_EXERCISE DETAILS:_
Count the lines in the items below that contain the string "کتاب", treating uppercase and lowercase as different. Give only the number.

[Collected data]

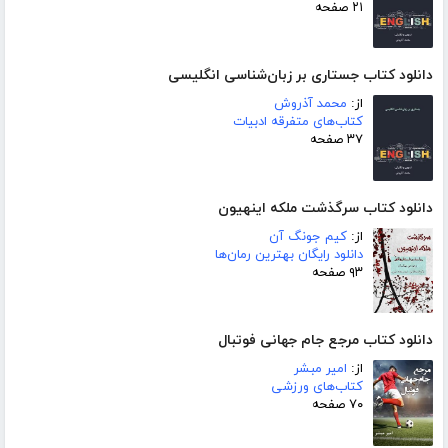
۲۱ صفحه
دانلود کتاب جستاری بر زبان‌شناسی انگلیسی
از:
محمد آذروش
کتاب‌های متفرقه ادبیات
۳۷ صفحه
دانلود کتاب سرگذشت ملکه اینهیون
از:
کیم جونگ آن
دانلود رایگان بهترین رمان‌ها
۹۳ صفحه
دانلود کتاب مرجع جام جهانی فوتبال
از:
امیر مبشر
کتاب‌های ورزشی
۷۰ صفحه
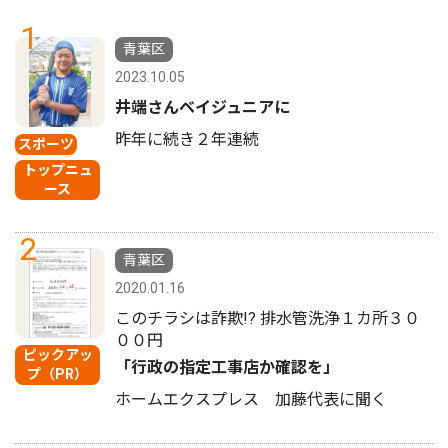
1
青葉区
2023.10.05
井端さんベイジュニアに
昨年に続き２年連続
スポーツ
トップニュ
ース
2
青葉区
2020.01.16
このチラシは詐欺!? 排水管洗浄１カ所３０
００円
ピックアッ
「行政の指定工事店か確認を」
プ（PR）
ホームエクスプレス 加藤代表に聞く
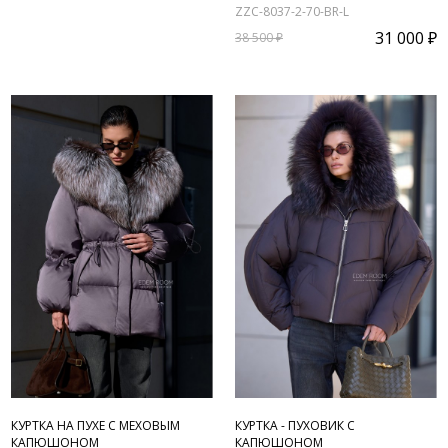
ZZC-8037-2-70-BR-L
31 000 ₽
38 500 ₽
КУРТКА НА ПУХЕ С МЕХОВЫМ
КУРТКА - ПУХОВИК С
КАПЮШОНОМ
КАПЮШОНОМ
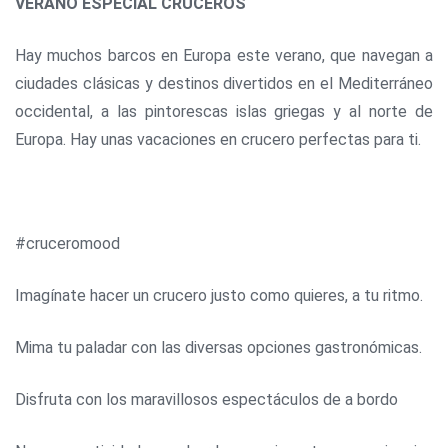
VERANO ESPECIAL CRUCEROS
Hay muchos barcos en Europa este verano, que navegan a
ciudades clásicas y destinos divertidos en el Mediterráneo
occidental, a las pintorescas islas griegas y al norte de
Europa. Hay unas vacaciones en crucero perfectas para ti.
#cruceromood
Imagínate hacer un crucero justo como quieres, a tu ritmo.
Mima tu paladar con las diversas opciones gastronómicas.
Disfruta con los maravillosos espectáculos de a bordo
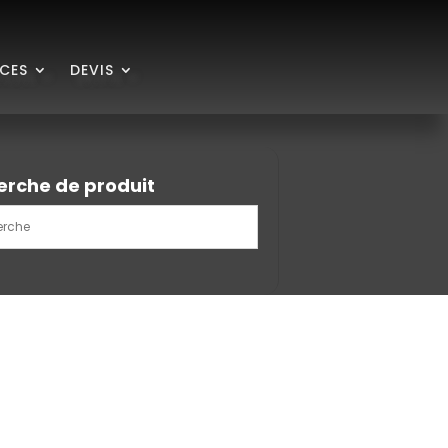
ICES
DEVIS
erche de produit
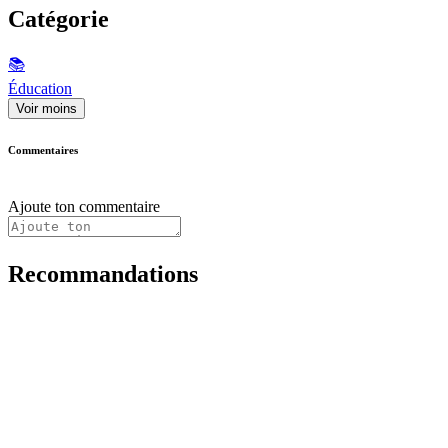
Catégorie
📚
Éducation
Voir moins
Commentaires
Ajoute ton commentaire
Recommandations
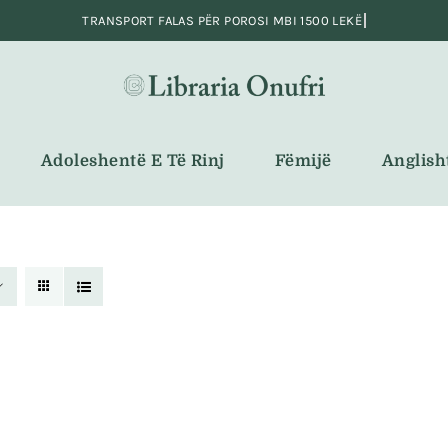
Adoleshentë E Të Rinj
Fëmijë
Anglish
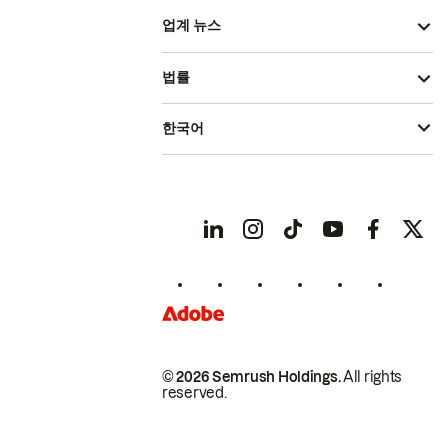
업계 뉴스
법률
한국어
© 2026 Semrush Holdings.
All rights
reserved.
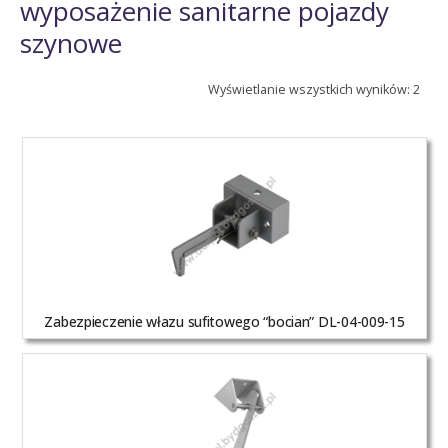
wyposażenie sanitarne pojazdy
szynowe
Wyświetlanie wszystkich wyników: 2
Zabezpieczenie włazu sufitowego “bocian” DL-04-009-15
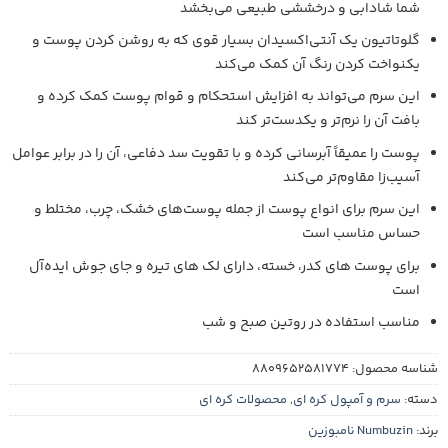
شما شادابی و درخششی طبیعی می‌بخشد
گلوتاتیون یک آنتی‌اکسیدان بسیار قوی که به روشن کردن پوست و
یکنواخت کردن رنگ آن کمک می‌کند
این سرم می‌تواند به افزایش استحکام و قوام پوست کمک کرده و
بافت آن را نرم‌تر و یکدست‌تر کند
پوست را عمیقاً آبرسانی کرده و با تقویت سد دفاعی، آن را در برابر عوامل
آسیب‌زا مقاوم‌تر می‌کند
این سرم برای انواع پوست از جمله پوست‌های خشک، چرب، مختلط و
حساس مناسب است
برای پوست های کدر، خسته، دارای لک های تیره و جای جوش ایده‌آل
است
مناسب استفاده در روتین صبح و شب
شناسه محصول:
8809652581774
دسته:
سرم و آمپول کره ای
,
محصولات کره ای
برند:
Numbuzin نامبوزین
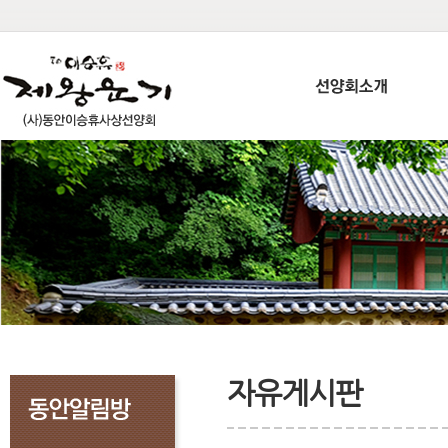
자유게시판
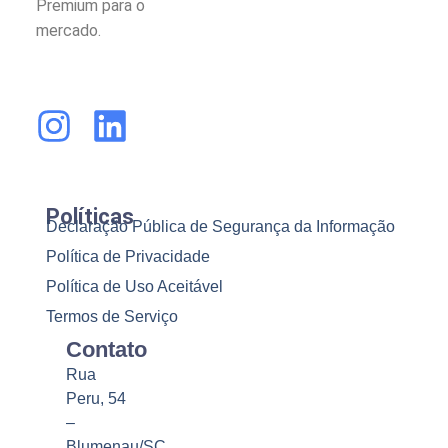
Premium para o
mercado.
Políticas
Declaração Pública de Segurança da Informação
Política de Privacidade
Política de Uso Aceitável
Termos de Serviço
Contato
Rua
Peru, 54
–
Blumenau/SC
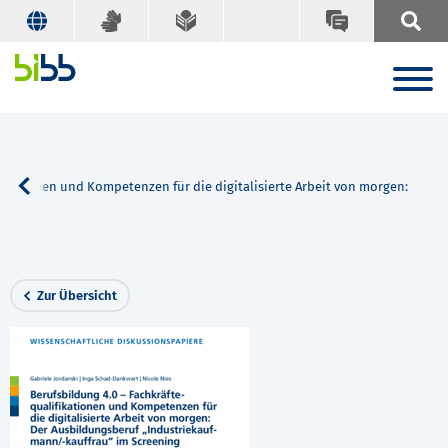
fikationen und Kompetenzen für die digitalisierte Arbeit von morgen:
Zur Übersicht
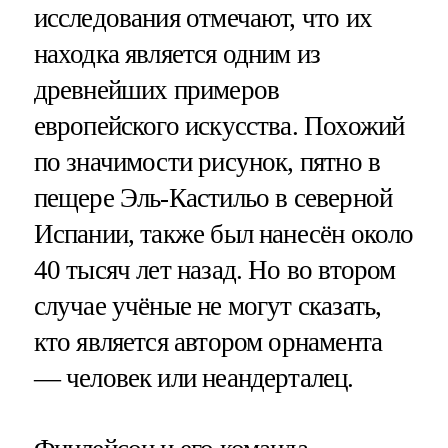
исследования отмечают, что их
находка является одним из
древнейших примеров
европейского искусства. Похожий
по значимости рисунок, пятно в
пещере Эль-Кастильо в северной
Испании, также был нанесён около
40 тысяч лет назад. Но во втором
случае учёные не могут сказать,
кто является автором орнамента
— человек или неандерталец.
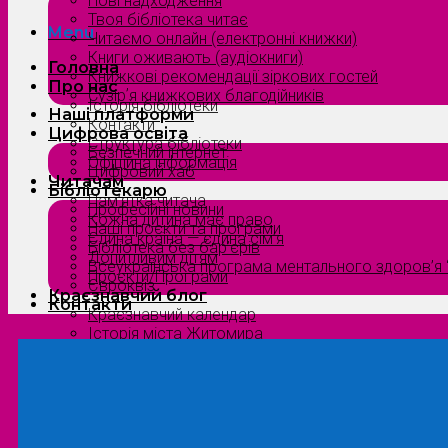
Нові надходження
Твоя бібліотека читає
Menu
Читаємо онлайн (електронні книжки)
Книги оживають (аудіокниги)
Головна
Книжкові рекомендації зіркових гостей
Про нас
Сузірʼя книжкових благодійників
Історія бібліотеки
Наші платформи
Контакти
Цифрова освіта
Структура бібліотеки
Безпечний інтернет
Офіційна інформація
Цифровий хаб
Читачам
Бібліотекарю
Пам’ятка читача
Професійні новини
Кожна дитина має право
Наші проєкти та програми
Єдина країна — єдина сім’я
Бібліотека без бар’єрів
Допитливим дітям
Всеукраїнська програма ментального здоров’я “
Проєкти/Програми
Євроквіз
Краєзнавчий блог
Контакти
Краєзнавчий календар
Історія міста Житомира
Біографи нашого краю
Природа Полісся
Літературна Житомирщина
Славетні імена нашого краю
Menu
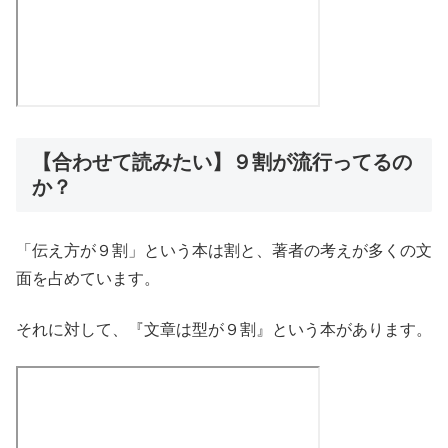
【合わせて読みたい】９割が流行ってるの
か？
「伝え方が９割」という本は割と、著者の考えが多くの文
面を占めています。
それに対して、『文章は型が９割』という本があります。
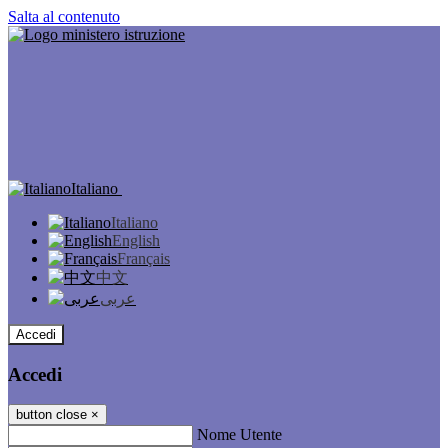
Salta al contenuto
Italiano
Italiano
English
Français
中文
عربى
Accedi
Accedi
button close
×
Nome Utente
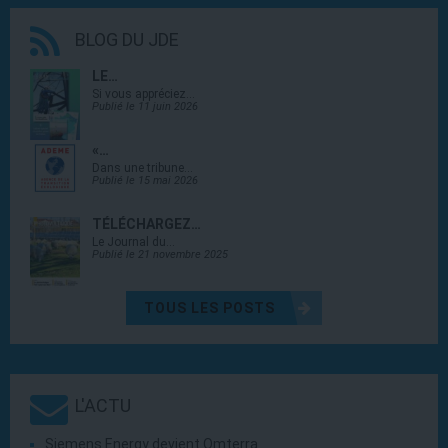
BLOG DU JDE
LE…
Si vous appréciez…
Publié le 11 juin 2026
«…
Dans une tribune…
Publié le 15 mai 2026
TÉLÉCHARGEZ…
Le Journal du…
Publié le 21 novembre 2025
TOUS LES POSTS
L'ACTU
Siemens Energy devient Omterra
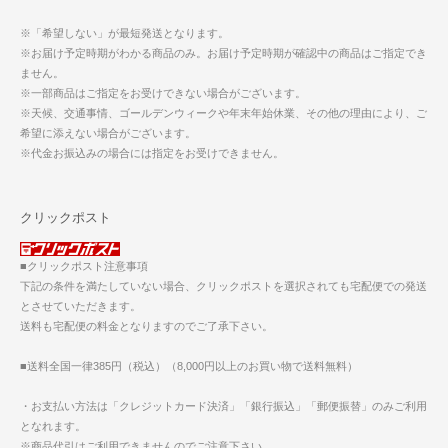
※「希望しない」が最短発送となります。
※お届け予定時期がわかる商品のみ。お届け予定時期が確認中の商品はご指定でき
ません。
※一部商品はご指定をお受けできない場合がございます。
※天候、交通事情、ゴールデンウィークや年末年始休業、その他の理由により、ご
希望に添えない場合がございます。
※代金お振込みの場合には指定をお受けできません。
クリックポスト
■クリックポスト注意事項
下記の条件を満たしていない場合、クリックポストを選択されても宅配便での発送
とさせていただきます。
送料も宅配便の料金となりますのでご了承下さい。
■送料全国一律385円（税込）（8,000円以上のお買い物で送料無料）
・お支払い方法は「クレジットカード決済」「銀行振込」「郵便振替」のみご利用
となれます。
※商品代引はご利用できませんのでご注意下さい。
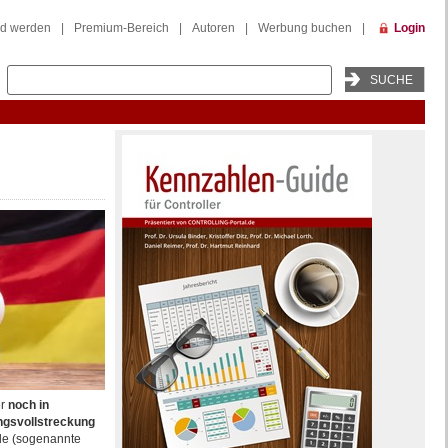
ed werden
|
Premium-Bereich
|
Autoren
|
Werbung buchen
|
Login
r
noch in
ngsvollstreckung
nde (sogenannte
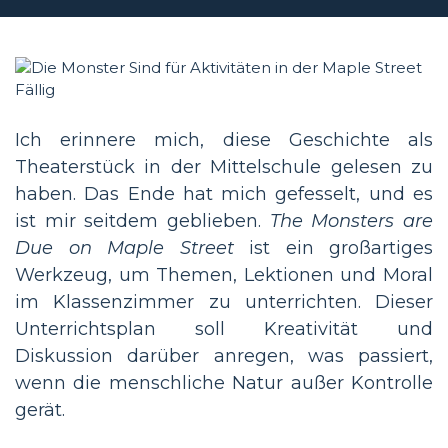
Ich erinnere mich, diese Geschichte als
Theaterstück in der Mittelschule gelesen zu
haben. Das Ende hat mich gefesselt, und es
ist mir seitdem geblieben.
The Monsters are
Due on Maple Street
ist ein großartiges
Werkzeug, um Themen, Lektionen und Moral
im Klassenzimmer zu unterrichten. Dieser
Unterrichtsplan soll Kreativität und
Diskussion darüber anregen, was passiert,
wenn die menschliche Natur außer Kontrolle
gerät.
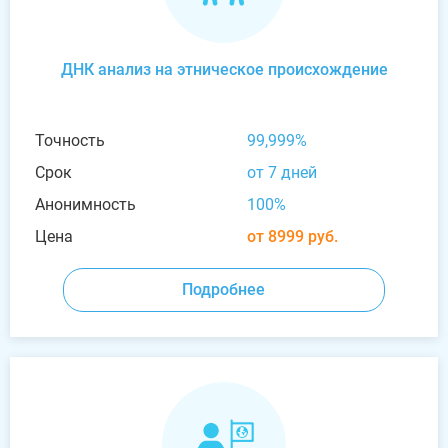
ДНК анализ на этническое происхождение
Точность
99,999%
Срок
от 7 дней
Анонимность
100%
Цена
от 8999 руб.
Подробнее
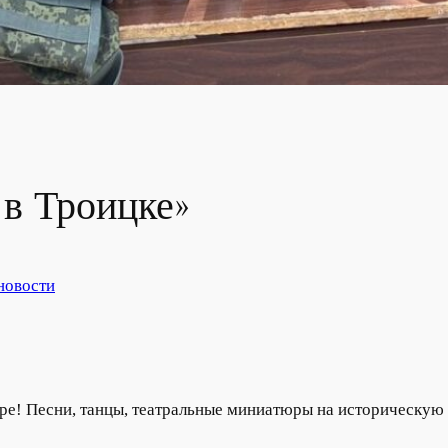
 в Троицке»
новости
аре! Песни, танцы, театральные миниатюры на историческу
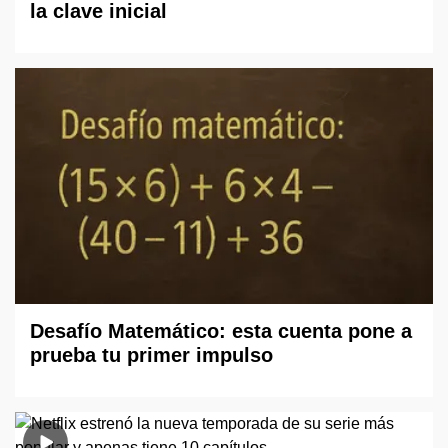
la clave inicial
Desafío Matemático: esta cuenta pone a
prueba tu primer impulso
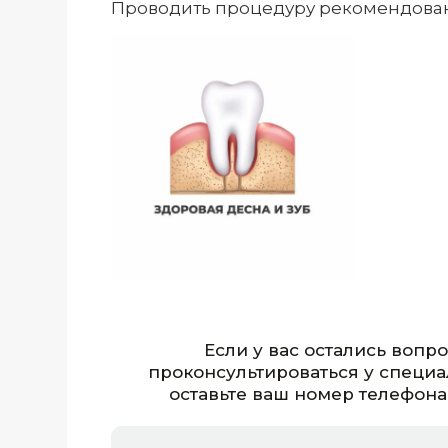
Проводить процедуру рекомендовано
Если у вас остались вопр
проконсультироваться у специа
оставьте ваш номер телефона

_RESULT FOR THIS EXERCISE:_
5